This simple carrot, apple, kale & ginger smoothie is the definition of a healthy smoothie. A perfect balance of healthy ingredients that takes less than 5 minutes to make and tastes delicious. Low calorie, low sugar and packed with nutrition.
Normally my typical smoothie recipe is a fruit smoothie with yogurt such as this pear blueberry smoothie or this pear mango smoothie. And sometimes I even go for the “healthier” smoothies with some chocolatey goodness such as this chocolate mango smoothie.
While these smoothie recipes are all great & healthy breakfast options, this smoothie recipe takes on a whole other level of healthy.
This carrot, apple, ginger and kale smoothie recipe contains the perfect balance of all the essentials: fruit for some sweetness (apple), vegetables/ greens for vitamins and minerals (carrots and kale), and a metabolism booster with a kick of flavor (ginger).
For the liquid, this recipe uses just water and ice which is the healthiest mixer to use. With the combo of flavors, you don’t need any juice to make this smoothie taste great - it is delicious all on its own.

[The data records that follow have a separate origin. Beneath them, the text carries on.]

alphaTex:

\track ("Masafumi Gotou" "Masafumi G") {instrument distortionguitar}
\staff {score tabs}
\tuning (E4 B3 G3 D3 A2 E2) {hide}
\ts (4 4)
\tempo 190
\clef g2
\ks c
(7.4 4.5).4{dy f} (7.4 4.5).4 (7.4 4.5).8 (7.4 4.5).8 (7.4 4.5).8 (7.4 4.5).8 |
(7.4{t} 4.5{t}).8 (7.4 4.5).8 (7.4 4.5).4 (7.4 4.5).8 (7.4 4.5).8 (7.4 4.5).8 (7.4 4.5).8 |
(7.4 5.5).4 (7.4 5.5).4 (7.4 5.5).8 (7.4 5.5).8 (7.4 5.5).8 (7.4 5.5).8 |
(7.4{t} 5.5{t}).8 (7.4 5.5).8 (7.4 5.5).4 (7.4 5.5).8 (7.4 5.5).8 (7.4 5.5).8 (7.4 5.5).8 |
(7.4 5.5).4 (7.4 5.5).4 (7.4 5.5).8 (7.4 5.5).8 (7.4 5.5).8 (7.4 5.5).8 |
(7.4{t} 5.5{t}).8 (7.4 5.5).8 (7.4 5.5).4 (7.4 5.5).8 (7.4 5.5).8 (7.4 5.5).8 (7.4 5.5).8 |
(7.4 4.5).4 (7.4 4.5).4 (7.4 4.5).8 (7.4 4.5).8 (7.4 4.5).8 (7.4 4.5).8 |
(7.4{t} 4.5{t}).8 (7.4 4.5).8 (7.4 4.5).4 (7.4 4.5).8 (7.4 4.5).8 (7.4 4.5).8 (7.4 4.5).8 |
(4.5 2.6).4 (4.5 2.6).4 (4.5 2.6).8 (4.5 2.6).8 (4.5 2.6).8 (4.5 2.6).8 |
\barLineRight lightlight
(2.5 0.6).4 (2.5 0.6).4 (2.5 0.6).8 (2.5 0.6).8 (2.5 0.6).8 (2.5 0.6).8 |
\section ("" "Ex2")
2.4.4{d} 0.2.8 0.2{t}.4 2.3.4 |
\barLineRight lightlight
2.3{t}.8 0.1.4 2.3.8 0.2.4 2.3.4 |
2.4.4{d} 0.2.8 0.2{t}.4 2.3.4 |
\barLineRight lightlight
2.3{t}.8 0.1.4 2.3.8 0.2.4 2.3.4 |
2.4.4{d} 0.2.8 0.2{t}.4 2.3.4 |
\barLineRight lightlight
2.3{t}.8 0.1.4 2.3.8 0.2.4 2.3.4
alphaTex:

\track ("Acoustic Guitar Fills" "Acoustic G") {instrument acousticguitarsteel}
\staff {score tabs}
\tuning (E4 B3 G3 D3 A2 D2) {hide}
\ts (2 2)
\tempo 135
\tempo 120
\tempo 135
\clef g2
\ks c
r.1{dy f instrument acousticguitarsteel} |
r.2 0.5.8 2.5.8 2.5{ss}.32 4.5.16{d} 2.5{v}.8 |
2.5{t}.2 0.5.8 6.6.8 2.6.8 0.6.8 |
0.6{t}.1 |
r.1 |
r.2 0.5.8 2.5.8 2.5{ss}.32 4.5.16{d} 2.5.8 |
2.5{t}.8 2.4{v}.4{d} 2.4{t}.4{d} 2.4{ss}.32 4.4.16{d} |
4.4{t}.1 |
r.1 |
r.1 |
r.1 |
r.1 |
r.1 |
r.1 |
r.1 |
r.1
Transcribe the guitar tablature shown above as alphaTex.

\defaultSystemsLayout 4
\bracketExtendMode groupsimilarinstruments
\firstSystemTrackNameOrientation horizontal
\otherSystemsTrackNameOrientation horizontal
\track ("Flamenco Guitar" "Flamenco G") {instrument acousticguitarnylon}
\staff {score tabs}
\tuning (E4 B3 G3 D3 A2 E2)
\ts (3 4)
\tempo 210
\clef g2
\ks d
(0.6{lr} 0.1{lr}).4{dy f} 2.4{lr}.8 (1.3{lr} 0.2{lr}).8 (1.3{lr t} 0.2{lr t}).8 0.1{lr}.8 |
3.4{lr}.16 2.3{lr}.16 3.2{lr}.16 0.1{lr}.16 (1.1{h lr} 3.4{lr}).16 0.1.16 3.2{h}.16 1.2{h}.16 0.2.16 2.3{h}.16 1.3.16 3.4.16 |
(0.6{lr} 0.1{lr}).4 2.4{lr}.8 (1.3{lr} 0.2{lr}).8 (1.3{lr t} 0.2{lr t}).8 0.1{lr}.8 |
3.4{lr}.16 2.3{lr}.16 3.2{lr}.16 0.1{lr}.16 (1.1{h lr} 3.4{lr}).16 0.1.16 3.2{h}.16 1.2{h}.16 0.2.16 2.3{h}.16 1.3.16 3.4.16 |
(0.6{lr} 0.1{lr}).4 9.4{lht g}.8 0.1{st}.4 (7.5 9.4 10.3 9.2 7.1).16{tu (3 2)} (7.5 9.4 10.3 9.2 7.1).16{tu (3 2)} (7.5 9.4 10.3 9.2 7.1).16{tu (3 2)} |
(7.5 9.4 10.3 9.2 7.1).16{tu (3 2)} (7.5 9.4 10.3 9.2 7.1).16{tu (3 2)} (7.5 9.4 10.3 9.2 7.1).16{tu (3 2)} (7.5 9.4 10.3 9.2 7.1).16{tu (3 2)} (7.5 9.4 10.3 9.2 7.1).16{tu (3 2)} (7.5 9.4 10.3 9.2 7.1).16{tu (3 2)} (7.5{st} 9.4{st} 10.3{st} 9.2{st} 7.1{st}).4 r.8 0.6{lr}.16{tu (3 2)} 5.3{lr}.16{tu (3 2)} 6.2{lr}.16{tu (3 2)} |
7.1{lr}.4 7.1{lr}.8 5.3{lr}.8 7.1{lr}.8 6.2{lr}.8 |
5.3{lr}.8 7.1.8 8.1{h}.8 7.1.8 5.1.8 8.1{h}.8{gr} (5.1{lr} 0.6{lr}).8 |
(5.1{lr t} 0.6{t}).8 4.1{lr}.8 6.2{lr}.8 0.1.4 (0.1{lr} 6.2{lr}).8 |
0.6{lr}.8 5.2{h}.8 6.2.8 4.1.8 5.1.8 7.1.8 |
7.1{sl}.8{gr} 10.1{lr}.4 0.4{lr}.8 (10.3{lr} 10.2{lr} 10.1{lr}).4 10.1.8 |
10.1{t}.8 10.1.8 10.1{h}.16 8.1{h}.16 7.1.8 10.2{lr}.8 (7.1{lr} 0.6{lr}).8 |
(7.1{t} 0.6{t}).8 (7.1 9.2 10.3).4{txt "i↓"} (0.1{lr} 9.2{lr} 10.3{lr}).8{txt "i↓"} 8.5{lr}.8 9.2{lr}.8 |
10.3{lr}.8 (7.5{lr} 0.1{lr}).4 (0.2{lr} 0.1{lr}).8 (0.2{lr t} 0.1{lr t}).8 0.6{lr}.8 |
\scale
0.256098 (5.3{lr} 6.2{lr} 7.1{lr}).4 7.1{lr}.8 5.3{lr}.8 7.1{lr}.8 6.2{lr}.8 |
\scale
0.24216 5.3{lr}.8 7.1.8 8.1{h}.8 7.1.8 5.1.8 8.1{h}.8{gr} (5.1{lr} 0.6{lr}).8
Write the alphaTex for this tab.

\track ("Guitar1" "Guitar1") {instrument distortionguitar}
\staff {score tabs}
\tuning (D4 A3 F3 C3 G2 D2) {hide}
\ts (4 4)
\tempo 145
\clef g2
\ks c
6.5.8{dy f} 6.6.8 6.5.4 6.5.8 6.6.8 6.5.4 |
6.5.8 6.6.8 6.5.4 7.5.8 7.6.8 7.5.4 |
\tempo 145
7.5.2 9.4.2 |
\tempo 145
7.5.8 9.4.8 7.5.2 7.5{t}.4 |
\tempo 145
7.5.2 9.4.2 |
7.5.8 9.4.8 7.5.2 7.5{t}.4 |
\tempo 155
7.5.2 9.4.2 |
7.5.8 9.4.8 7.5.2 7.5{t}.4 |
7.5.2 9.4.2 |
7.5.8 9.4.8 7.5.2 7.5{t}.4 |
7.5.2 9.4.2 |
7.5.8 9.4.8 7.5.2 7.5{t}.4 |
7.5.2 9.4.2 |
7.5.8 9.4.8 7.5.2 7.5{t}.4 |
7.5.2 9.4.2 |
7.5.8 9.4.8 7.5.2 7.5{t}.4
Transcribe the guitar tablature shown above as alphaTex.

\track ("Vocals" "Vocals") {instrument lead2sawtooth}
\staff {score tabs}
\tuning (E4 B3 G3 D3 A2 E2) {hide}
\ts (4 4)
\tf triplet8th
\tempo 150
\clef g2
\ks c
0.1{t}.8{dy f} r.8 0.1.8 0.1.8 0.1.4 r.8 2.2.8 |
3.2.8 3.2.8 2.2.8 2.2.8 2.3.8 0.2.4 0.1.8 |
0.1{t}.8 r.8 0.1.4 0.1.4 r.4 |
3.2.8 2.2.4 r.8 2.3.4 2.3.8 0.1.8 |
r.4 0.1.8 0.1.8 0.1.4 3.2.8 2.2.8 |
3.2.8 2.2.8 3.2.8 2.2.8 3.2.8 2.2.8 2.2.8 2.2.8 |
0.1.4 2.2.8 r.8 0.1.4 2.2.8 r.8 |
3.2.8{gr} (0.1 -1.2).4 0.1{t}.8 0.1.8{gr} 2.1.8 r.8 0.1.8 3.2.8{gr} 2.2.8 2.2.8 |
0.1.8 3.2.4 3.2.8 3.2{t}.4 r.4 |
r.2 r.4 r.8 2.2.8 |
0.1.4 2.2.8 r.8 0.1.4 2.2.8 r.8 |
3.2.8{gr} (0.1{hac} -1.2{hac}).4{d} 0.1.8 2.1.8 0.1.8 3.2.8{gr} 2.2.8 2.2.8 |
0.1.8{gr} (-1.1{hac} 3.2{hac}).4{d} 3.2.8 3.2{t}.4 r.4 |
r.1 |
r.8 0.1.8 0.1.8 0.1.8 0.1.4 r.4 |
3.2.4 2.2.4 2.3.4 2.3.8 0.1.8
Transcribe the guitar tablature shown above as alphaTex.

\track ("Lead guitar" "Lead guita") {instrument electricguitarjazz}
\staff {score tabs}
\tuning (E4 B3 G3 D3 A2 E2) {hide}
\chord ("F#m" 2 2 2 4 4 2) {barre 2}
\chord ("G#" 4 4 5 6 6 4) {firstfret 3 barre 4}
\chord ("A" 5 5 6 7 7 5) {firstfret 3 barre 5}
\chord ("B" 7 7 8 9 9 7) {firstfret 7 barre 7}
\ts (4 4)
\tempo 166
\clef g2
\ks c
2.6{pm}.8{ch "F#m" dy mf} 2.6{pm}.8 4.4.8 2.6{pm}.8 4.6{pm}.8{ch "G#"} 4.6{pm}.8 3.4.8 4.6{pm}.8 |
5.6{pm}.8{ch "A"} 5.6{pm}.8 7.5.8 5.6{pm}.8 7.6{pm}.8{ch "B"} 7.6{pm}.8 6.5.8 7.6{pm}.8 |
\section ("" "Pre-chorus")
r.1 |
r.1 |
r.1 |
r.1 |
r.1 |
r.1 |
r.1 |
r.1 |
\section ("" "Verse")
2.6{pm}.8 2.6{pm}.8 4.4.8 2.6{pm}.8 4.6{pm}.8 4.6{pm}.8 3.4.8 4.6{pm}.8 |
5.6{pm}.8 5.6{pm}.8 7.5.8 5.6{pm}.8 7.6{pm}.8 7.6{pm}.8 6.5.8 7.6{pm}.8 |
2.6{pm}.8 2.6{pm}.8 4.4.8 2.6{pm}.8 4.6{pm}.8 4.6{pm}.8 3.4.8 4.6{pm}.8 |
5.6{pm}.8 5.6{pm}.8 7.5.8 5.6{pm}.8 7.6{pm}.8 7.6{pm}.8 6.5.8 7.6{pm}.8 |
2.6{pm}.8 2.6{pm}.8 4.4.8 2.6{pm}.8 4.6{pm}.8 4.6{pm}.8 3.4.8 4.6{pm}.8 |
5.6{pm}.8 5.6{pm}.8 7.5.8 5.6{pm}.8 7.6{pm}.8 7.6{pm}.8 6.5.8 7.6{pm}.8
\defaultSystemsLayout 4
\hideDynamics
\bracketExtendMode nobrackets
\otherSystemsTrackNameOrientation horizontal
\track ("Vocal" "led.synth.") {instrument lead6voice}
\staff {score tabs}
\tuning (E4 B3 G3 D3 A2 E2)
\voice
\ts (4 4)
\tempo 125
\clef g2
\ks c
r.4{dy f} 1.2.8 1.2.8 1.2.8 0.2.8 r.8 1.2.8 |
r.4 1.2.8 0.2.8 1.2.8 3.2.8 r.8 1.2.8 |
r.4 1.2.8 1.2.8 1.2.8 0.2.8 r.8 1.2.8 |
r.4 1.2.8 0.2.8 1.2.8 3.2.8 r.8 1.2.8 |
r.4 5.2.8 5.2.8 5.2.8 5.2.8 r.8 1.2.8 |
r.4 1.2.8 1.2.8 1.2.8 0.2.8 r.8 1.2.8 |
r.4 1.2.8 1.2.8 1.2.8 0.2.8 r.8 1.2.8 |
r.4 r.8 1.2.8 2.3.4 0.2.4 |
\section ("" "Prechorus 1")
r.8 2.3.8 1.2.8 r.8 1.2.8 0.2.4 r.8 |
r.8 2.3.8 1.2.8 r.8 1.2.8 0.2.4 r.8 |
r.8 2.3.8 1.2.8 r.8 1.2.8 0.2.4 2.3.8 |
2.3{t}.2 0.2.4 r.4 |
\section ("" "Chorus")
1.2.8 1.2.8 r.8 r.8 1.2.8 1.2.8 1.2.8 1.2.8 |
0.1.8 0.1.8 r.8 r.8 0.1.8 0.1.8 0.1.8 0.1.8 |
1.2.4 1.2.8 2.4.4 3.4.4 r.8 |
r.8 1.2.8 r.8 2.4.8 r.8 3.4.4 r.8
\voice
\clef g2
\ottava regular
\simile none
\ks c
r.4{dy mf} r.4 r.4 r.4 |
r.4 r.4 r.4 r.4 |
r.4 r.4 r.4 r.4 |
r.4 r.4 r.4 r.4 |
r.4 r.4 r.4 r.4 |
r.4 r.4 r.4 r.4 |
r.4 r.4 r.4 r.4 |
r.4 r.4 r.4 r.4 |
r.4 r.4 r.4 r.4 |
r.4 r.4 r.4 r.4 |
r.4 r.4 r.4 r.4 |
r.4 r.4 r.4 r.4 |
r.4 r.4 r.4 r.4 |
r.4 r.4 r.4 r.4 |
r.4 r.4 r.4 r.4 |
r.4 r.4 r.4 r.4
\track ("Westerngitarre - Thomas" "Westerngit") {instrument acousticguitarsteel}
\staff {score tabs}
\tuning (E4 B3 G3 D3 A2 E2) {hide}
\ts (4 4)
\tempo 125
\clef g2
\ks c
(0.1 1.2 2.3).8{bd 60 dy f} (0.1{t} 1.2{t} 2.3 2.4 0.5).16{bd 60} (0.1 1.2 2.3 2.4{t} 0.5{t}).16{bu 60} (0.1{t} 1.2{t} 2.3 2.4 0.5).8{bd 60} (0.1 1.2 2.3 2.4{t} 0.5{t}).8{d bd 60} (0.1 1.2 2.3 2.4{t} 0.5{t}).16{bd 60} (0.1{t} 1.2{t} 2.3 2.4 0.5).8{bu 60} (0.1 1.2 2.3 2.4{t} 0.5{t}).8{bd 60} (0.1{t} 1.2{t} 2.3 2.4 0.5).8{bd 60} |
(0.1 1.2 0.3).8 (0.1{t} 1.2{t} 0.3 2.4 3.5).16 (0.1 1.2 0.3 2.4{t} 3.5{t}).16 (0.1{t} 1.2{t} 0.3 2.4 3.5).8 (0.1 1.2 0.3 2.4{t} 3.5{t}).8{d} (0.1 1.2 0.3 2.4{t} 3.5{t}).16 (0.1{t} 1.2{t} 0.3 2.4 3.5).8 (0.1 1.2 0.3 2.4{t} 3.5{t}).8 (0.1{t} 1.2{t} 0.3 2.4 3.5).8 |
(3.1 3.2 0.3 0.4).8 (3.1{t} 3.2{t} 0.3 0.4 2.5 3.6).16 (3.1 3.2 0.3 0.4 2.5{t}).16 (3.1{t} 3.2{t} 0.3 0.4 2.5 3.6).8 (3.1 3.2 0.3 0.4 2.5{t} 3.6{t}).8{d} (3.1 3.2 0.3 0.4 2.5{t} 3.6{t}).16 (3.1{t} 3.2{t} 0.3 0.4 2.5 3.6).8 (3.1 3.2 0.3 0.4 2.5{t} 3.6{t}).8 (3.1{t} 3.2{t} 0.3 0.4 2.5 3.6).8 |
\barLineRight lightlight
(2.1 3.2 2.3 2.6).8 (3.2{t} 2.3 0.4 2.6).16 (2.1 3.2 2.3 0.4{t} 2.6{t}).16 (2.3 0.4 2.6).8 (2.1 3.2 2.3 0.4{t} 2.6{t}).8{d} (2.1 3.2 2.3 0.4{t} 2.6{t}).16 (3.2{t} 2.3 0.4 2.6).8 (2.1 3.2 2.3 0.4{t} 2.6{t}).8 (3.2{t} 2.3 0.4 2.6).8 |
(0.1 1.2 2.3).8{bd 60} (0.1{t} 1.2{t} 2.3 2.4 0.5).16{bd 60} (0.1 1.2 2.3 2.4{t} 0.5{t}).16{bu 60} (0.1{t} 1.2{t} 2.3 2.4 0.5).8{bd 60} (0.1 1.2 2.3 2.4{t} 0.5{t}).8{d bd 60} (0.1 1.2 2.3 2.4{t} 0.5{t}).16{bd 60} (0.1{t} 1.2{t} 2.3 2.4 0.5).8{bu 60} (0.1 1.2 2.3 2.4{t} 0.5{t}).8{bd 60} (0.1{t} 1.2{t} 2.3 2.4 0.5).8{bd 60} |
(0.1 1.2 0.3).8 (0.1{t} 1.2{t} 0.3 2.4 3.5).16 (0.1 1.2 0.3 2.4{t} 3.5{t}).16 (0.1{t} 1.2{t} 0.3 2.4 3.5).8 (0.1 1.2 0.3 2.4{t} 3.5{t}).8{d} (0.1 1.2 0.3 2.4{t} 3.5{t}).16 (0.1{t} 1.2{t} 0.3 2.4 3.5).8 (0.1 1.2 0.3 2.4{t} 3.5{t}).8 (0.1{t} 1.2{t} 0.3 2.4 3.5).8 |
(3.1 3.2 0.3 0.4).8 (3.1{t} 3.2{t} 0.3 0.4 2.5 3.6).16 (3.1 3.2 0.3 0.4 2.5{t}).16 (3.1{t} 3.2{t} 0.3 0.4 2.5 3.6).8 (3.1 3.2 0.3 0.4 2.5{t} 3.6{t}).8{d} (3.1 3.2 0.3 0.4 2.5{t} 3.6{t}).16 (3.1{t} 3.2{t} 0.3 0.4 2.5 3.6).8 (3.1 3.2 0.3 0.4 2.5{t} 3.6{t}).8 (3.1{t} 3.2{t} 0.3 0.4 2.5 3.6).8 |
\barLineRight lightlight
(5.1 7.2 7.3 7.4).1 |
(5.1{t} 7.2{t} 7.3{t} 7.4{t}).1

Ingredients & Substitutions
The ingredients are all in the name — it is not much more complicated than that, but here are some substitutions in case you don’t have all the ingredients on hand or are looking to alter the recipe a bit.
Apple. You need a bit of sweetness in this smoothie recipe but it doesn’t have to be an apple that you use. You could use really any fruit, but the closest substitution would be a pear.
Carrots. It is hard to substitute carrots for this recipe and still get a similar taste and consistency. I can never get through a giant bag of baby carrots and they end up sitting around forever… so I always have some carrots on hand. Baby carrots or large carrots work well. Just make sure to peel the outside if you aren’t using baby carrots.
Kale. Kale is a classic green smoothie ingredient. Taste-wise it doesn’t add too much but is really here for the nutritional value. So feel free to substitute this with another leafy green such as spinach or use a combo of the two.
Ginger. If you don’t like ginger you can leave this out and you will still have a super healthy drink. Fresh ginger is ideal but powdered ginger will also give you the same tasty zing.
Water. It seems silly to list this however some people may want to substitute this for a bit more flavor. Maybe to make the smoothie a bit sweeter for kids or to add a few more calories if it is a post workout smoothie. Any type of natural fruit juice would taste good— my favorite for this recipe is orange juice.